Saved entries:
****

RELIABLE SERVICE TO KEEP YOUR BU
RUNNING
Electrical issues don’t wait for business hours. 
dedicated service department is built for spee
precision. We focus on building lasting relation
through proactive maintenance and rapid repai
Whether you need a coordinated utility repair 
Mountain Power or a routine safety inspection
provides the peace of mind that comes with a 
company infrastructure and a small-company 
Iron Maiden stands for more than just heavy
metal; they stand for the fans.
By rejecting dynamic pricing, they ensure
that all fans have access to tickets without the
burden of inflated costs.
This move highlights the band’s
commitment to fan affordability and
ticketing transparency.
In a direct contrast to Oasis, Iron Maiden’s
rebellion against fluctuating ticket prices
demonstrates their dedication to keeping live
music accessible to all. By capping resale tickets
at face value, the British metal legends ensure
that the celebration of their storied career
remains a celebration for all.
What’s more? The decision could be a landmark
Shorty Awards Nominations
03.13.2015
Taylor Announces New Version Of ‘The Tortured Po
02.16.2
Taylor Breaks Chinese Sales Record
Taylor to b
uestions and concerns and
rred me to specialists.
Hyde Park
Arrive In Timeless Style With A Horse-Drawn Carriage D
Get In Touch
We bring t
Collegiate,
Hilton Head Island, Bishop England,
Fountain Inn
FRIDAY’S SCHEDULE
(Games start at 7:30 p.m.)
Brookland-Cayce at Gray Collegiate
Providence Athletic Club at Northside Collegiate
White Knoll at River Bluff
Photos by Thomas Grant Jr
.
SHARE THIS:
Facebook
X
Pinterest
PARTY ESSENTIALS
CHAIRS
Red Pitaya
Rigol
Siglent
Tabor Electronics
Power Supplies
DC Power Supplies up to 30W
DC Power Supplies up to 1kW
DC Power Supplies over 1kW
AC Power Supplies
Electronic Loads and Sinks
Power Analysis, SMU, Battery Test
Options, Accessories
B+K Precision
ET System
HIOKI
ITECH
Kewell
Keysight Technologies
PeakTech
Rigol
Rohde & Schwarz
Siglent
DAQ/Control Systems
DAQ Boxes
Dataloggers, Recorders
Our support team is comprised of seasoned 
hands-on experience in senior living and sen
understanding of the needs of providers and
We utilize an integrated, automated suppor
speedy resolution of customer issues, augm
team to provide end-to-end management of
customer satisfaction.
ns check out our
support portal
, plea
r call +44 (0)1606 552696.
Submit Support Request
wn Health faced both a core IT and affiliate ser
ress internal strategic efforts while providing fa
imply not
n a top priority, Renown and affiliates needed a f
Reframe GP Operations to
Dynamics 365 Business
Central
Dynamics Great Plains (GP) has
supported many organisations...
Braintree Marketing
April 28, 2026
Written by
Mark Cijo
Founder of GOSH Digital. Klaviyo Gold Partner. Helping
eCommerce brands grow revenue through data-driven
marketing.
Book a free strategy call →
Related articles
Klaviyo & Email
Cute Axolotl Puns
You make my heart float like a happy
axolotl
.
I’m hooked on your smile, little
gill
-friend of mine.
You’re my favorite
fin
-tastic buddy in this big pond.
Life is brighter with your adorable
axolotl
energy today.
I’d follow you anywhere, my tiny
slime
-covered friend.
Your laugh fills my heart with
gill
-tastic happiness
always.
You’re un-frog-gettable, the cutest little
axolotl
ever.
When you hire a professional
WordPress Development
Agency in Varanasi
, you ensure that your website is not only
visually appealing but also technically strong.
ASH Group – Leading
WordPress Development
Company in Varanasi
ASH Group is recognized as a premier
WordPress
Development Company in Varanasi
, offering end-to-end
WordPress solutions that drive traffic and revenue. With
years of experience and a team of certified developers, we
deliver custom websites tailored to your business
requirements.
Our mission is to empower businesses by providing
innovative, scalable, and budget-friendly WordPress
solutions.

****

What this task involves — Print every line of the items above without changing a single character.

Your response —
RELIABLE SERVICE TO KEEP YOUR BU
RUNNING
Electrical issues don’t wait for business hours. 
dedicated service department is built for spee
precision. We focus on building lasting relation
through proactive maintenance and rapid repai
Whether you need a coordinated utility repair 
Mountain Power or a routine safety inspection
provides the peace of mind that comes with a 
company infrastructure and a small-company 
Iron Maiden stands for more than just heavy
metal; they stand for the fans.
By rejecting dynamic pricing, they ensure
that all fans have access to tickets without the
burden of inflated costs.
This move highlights the band’s
commitment to fan affordability and
ticketing transparency.
In a direct contrast to Oasis, Iron Maiden’s
rebellion against fluctuating ticket prices
demonstrates their dedication to keeping live
music accessible to all. By capping resale tickets
at face value, the British metal legends ensure
that the celebration of their storied career
remains a celebration for all.
What’s more? The decision could be a landmark
Shorty Awards Nominations
03.13.2015
Taylor Announces New Version Of ‘The Tortured Po
02.16.2
Taylor Breaks Chinese Sales Record
Taylor to b
uestions and concerns and
rred me to specialists.
Hyde Park
Arrive In Timeless Style With A Horse-Drawn Carriage D
Get In Touch
We bring t
Collegiate,
Hilton Head Island, Bishop England,
Fountain Inn
FRIDAY’S SCHEDULE
(Games start at 7:30 p.m.)
Brookland-Cayce at Gray Collegiate
Providence Athletic Club at Northside Collegiate
White Knoll at River Bluff
Photos by Thomas Grant Jr
.
SHARE THIS:
Facebook
X
Pinterest
PARTY ESSENTIALS
CHAIRS
Red Pitaya
Rigol
Siglent
Tabor Electronics
Power Supplies
DC Power Supplies up to 30W
DC Power Supplies up to 1kW
DC Power Supplies over 1kW
AC Power Supplies
Electronic Loads and Sinks
Power Analysis, SMU, Battery Test
Options, Accessories
B+K Precision
ET System
HIOKI
ITECH
Kewell
Keysight Technologies
PeakTech
Rigol
Rohde & Schwarz
Siglent
DAQ/Control Systems
DAQ Boxes
Dataloggers, Recorders
Our support team is comprised of seasoned 
hands-on experience in senior living and sen
understanding of the needs of providers and
We utilize an integrated, automated suppor
speedy resolution of customer issues, augm
team to provide end-to-end management of
customer satisfaction.
ns check out our
support portal
, plea
r call +44 (0)1606 552696.
Submit Support Request
wn Health faced both a core IT and affiliate ser
ress internal strategic efforts while providing fa
imply not
n a top priority, Renown and affiliates needed a f
Reframe GP Operations to
Dynamics 365 Business
Central
Dynamics Great Plains (GP) has
supported many organisations...
Braintree Marketing
April 28, 2026
Written by
Mark Cijo
Founder of GOSH Digital. Klaviyo Gold Partner. Helping
eCommerce brands grow revenue through data-driven
marketing.
Book a free strategy call →
Related articles
Klaviyo & Email
Cute Axolotl Puns
You make my heart float like a happy
axolotl
.
I’m hooked on your smile, little
gill
-friend of mine.
You’re my favorite
fin
-tastic buddy in this big pond.
Life is brighter with your adorable
axolotl
energy today.
I’d follow you anywhere, my tiny
slime
-covered friend.
Your laugh fills my heart with
gill
-tastic happiness
always.
You’re un-frog-gettable, the cutest little
axolotl
ever.
When you hire a professional
WordPress Development
Agency in Varanasi
, you ensure that your website is not only
visually appealing but also technically strong.
ASH Group – Leading
WordPress Development
Company in Varanasi
ASH Group is recognized as a premier
WordPress
Development Company in Varanasi
, offering end-to-end
WordPress solutions that drive traffic and revenue. With
years of experience and a team of certified developers, we
deliver custom websites tailored to your business
requirements.
Our mission is to empower businesses by providing
innovative, scalable, and budget-friendly WordPress
solutions.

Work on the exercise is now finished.